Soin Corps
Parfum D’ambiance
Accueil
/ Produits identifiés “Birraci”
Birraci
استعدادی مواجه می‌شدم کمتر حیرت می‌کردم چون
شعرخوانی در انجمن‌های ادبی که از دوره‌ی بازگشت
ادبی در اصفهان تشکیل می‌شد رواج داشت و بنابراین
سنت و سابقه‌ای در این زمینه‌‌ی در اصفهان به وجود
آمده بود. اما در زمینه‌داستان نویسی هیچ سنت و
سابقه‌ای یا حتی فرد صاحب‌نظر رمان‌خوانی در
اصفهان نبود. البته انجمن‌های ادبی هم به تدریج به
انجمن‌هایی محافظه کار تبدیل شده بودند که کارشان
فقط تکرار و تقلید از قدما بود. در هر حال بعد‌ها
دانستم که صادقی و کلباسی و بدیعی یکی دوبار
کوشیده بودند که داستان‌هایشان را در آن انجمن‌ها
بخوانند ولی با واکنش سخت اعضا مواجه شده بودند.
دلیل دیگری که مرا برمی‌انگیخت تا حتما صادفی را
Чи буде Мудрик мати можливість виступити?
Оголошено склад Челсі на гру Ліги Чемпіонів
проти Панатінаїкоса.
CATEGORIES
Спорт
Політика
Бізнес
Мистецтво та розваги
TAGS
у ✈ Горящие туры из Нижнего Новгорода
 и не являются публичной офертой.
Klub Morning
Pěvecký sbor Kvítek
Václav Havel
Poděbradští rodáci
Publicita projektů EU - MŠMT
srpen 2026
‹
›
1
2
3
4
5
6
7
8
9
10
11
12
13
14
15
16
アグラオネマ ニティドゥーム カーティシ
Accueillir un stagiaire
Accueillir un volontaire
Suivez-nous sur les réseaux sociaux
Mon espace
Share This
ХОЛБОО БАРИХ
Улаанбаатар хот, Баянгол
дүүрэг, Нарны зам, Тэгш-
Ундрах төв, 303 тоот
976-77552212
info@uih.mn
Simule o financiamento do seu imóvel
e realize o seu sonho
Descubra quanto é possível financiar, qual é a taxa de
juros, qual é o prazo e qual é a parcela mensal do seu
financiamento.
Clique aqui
____________
§ What the task asks
Copy range, inclusive: the line holding "انجمن‌هایی محافظه کار" to the line holding "у ✈ Горящие туры из Нижнего Новгорода". Reproduce exactly those lines of the records above and no others.

§ Response below
انجمن‌هایی محافظه کار تبدیل شده بودند که کارشان
فقط تکرار و تقلید از قدما بود. در هر حال بعد‌ها
دانستم که صادقی و کلباسی و بدیعی یکی دوبار
کوشیده بودند که داستان‌هایشان را در آن انجمن‌ها
بخوانند ولی با واکنش سخت اعضا مواجه شده بودند.
دلیل دیگری که مرا برمی‌انگیخت تا حتما صادفی را
Чи буде Мудрик мати можливість виступити?
Оголошено склад Челсі на гру Ліги Чемпіонів
проти Панатінаїкоса.
CATEGORIES
Спорт
Політика
Бізнес
Мистецтво та розваги
TAGS
у ✈ Горящие туры из Нижнего Новгорода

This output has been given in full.